── Provided entries

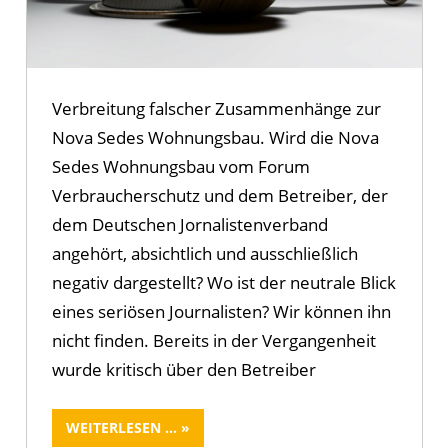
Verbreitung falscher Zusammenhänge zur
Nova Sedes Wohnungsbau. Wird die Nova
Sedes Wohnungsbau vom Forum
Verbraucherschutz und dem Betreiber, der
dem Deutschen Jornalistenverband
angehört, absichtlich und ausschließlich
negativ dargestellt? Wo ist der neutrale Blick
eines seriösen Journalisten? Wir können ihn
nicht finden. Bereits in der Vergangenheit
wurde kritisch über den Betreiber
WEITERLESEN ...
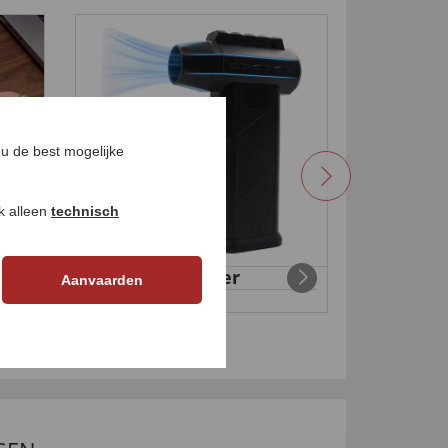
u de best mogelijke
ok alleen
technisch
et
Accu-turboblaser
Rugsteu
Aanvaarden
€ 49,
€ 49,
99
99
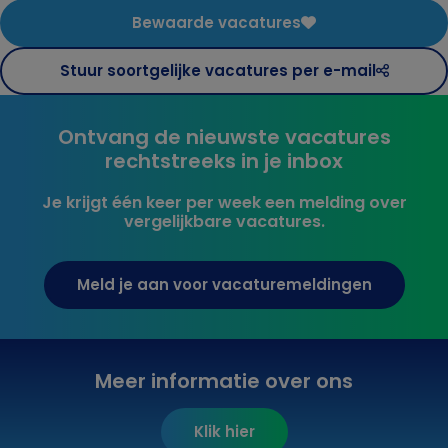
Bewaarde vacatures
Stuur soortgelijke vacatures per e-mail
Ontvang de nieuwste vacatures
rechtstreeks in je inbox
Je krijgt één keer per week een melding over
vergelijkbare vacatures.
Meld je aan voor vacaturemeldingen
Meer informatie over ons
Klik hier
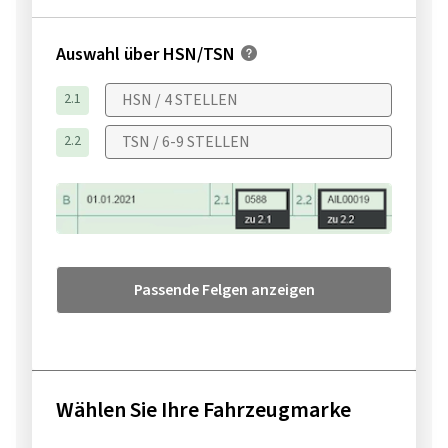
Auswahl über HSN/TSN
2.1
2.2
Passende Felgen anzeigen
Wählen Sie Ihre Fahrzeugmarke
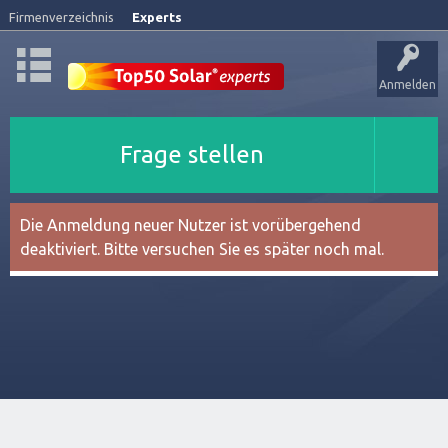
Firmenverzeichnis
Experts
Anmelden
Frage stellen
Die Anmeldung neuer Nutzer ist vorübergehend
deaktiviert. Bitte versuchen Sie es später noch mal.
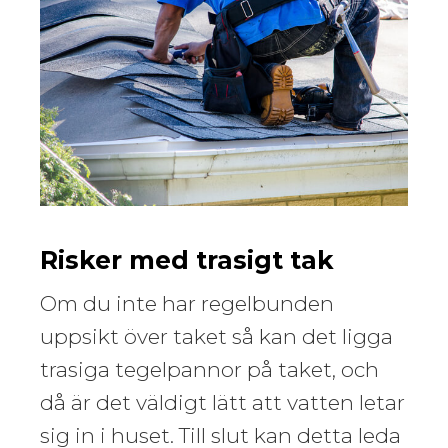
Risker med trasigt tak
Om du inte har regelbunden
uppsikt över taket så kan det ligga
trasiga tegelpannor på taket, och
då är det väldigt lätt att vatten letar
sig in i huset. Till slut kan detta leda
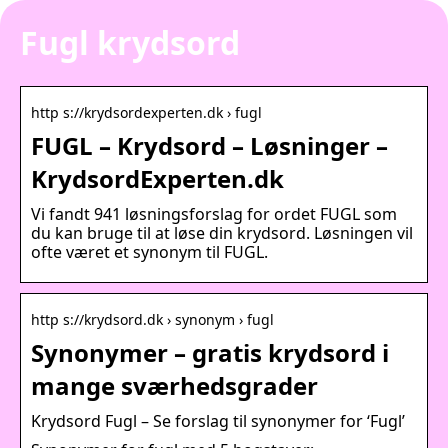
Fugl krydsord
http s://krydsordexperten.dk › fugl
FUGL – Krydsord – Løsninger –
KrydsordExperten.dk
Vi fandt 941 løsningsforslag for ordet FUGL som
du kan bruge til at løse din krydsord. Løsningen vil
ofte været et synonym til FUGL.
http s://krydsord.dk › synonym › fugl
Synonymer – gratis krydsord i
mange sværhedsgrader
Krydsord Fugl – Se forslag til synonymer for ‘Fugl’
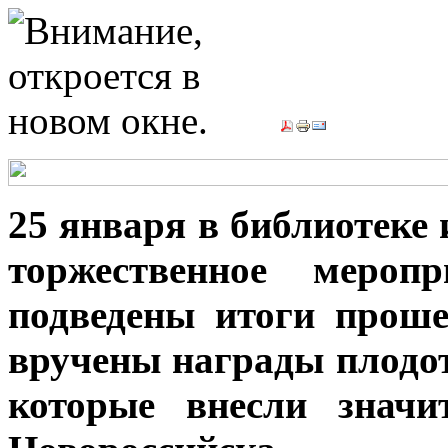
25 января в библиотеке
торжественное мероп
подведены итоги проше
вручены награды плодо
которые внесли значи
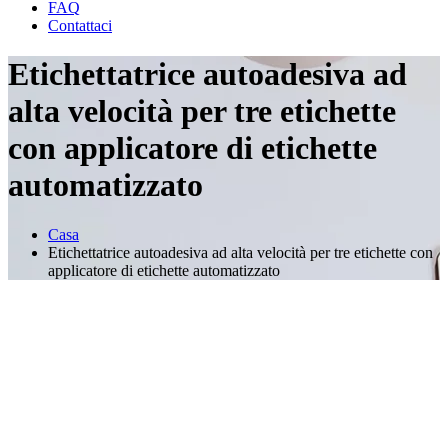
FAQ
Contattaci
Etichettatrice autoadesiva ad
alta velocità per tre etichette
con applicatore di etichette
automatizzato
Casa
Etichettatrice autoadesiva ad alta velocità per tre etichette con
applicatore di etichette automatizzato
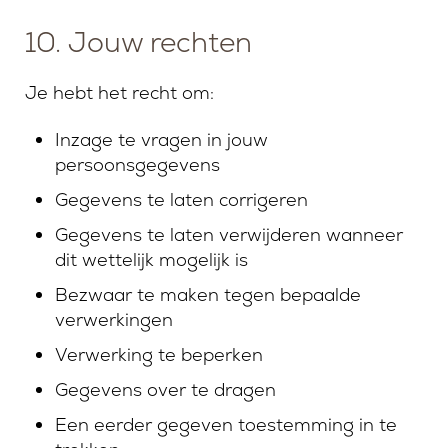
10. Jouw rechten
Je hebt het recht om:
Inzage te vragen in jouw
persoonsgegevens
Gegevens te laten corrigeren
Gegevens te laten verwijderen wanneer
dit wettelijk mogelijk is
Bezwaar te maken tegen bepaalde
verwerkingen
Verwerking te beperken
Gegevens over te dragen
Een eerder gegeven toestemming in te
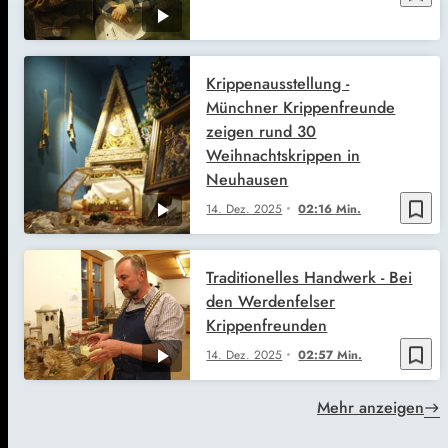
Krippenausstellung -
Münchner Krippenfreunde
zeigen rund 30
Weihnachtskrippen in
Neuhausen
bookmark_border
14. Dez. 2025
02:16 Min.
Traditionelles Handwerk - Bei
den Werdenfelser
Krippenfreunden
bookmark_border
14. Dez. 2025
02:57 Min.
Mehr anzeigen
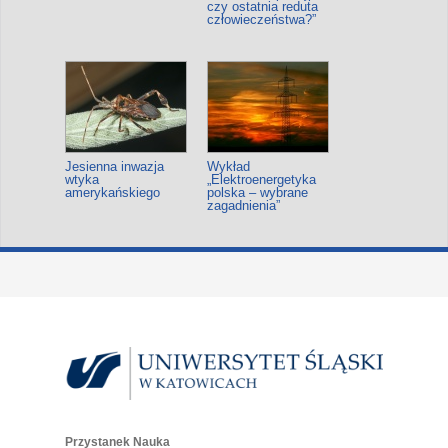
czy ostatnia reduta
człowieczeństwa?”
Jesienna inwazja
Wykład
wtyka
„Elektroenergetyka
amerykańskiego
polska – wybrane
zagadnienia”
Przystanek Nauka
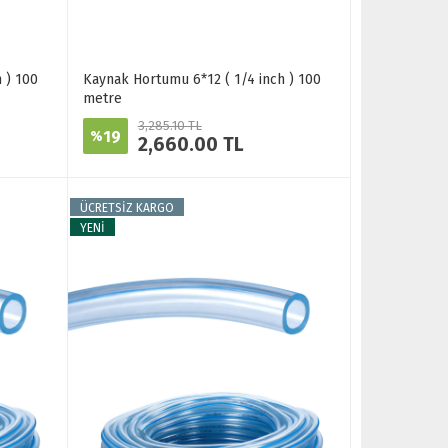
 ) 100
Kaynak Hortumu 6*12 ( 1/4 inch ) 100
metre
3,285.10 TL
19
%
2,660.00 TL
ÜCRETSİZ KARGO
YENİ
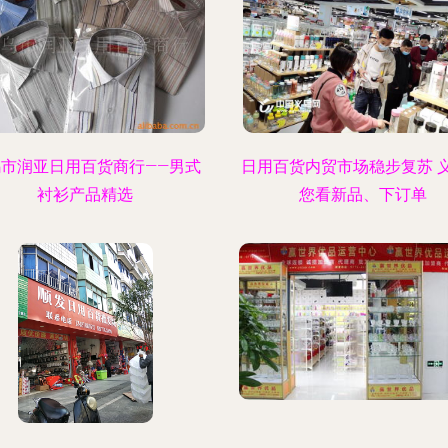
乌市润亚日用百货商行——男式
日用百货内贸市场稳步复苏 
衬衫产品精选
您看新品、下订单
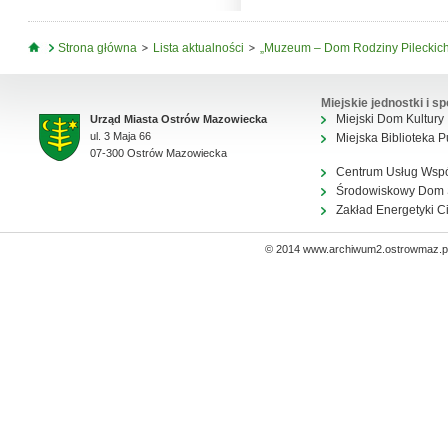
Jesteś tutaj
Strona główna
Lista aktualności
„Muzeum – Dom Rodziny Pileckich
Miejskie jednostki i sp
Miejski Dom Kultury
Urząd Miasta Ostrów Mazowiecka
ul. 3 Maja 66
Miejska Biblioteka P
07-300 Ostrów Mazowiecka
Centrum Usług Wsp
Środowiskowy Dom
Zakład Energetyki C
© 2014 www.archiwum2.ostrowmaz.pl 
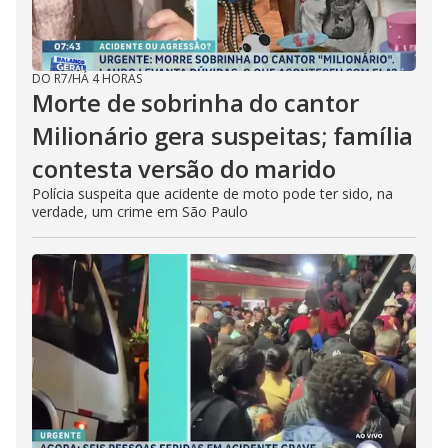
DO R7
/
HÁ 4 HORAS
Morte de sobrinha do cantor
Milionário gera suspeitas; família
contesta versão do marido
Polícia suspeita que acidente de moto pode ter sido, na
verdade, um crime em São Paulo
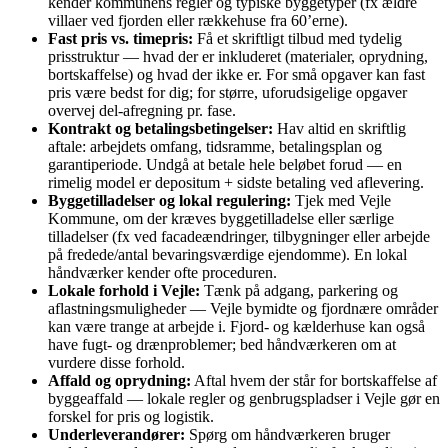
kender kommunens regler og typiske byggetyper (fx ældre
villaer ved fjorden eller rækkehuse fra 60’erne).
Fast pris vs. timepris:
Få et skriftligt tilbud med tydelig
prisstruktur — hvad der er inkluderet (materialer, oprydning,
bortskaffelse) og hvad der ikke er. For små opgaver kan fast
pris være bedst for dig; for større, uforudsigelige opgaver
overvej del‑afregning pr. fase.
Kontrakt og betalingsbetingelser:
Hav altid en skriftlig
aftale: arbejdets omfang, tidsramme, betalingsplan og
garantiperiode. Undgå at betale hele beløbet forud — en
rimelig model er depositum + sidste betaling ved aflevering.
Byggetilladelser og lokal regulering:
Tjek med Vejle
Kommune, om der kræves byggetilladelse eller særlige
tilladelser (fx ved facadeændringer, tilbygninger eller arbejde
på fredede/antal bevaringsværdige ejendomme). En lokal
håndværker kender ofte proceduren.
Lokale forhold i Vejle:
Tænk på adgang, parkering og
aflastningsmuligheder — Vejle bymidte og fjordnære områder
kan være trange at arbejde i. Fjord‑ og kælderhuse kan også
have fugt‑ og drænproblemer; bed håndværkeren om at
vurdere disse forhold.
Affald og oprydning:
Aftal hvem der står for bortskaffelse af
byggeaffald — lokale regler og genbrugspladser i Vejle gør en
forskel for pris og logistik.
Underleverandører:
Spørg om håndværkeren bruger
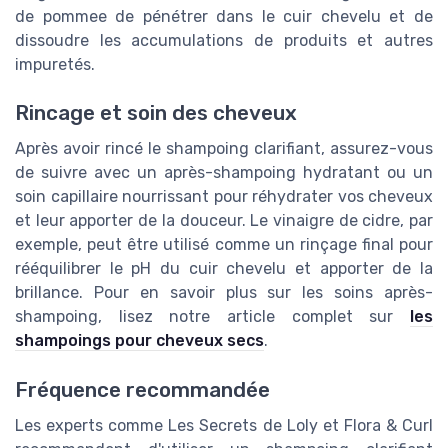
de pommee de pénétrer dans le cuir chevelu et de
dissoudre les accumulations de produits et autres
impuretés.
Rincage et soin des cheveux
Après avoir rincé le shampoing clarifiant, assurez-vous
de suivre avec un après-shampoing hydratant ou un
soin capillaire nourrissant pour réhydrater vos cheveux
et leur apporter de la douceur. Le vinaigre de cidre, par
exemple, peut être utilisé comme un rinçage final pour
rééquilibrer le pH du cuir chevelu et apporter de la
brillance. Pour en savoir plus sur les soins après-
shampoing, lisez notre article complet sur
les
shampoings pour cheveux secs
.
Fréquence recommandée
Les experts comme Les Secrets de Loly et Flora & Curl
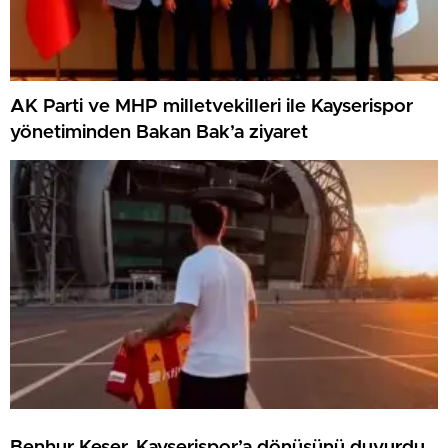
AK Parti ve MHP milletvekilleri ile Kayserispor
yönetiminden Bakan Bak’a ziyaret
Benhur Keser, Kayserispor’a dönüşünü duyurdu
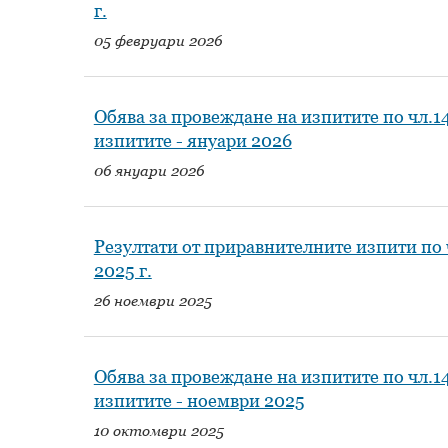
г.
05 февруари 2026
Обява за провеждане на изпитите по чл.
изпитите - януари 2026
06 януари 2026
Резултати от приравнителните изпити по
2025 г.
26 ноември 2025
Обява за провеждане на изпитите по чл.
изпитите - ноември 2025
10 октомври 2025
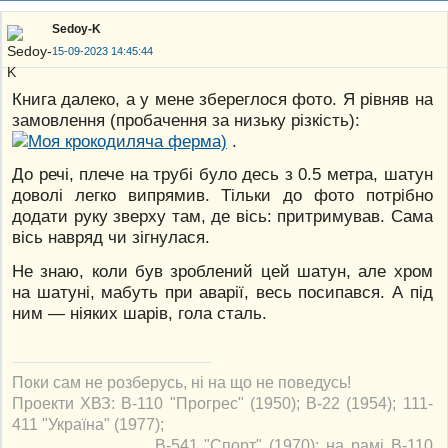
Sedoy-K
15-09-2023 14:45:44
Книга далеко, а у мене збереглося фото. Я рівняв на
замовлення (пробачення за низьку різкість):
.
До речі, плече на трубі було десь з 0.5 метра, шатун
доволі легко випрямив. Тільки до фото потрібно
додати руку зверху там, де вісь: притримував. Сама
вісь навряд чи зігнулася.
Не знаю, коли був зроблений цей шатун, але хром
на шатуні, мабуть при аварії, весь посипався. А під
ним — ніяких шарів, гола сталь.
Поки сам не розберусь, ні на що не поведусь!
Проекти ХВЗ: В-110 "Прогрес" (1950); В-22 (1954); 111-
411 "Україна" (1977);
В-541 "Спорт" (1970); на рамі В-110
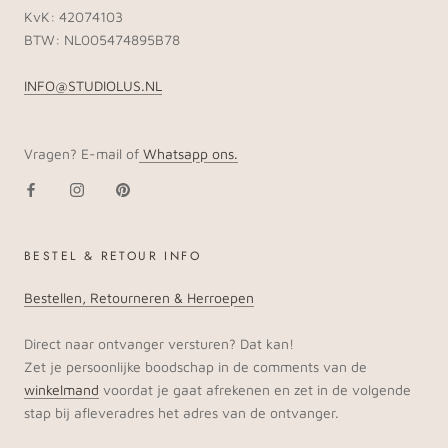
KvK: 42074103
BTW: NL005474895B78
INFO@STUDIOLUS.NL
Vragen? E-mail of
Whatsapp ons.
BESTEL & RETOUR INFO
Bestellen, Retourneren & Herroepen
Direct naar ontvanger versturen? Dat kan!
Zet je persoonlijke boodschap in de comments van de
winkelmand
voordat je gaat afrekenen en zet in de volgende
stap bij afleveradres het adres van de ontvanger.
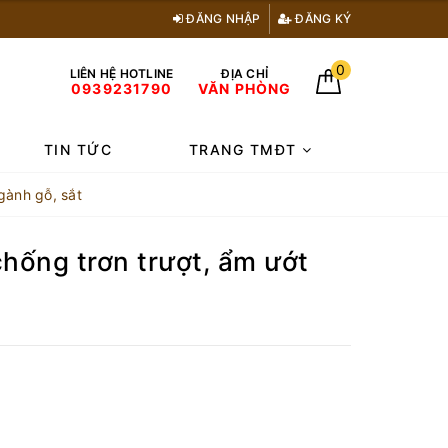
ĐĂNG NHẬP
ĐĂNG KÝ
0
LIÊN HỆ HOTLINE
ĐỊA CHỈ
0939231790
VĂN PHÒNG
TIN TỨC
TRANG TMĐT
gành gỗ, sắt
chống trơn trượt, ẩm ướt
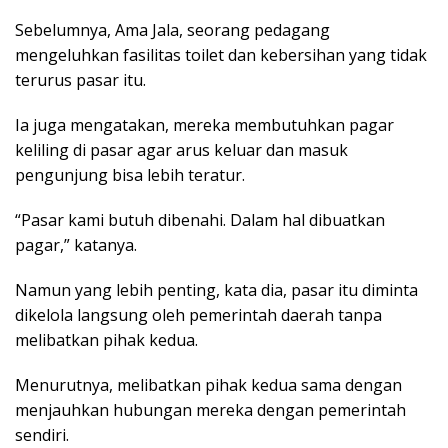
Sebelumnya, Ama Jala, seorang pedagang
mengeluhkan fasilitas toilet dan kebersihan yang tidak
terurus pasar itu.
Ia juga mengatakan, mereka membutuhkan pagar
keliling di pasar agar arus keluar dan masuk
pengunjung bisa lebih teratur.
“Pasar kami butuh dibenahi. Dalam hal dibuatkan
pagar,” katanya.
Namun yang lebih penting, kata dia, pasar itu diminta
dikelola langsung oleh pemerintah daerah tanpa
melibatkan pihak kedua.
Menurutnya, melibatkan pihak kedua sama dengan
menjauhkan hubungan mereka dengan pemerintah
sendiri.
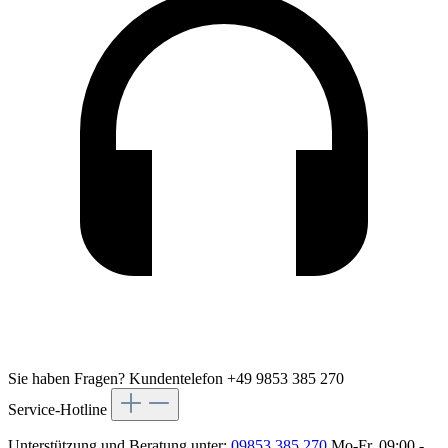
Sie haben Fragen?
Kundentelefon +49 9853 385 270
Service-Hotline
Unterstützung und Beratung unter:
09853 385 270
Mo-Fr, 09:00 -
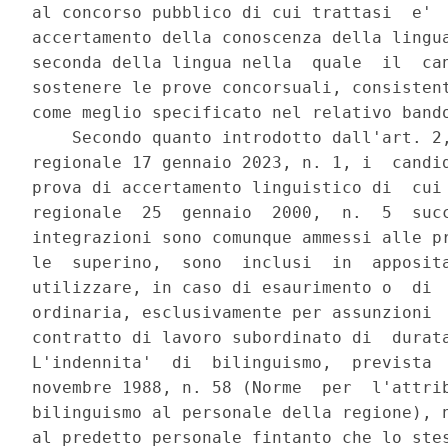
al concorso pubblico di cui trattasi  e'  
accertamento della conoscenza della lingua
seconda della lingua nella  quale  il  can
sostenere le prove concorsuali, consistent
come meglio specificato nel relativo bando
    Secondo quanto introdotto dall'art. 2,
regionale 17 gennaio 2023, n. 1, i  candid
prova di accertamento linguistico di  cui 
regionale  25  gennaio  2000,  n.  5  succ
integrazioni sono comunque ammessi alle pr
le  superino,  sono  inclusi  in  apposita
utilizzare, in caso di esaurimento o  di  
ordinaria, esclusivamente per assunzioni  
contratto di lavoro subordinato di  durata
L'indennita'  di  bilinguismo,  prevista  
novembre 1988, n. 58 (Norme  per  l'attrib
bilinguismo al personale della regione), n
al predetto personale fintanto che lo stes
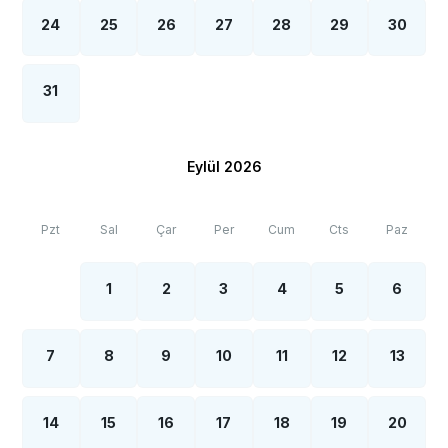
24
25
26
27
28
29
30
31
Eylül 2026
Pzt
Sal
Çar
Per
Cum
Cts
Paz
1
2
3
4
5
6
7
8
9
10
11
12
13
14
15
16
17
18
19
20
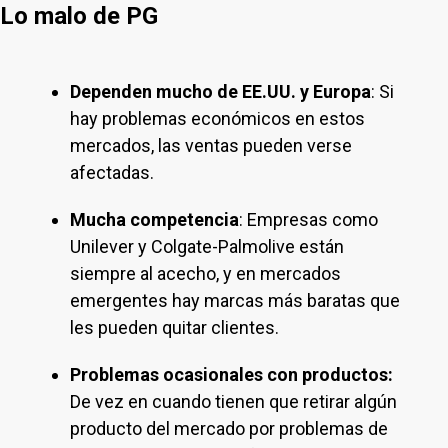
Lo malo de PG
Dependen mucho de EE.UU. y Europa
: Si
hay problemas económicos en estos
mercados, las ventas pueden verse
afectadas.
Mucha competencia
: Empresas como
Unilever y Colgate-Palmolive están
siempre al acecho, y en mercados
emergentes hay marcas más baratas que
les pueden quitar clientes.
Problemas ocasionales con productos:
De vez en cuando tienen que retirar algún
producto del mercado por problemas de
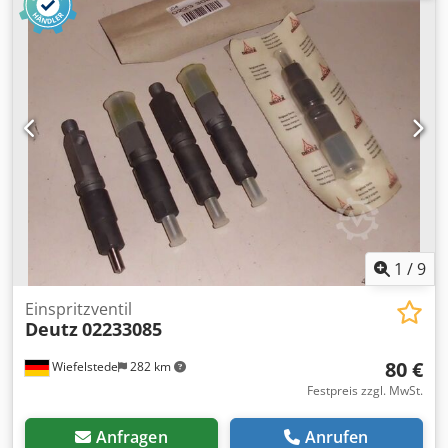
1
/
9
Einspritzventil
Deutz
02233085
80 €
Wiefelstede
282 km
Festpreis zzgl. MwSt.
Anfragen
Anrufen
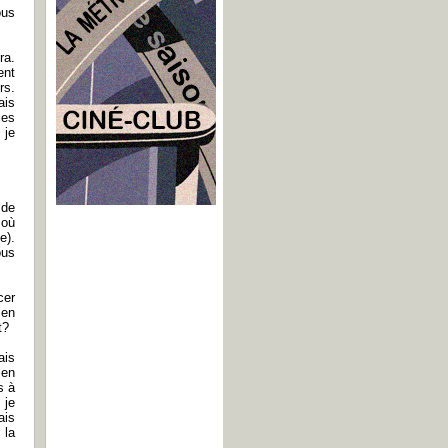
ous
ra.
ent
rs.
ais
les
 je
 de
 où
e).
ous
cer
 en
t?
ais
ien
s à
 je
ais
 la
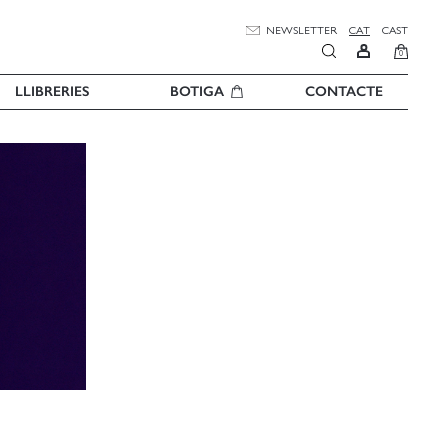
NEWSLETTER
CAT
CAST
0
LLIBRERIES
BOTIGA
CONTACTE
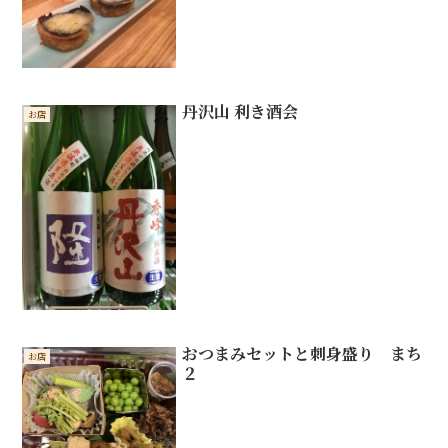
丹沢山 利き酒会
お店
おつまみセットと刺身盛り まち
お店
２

────

**Brief**: Using the records above, return verbatim only the part that opens with the line containing "ÜCRETSİZ KARGO" and closes with the line containing "Zakład Energetyki C"; pictures stay out.

**Reply**:
ÜCRETSİZ KARGO
YENİ
乌市润亚日用百货商行——男式
日用百货内贸市场稳步复苏 
衬衫产品精选
您看新品、下订单
Jesteś tutaj
Strona główna
Lista aktualności
„Muzeum – Dom Rodziny Pileckich
Miejskie jednostki i sp
Miejski Dom Kultury
Urząd Miasta Ostrów Mazowiecka
ul. 3 Maja 66
Miejska Biblioteka P
07-300 Ostrów Mazowiecka
Centrum Usług Wsp
Środowiskowy Dom
Zakład Energetyki C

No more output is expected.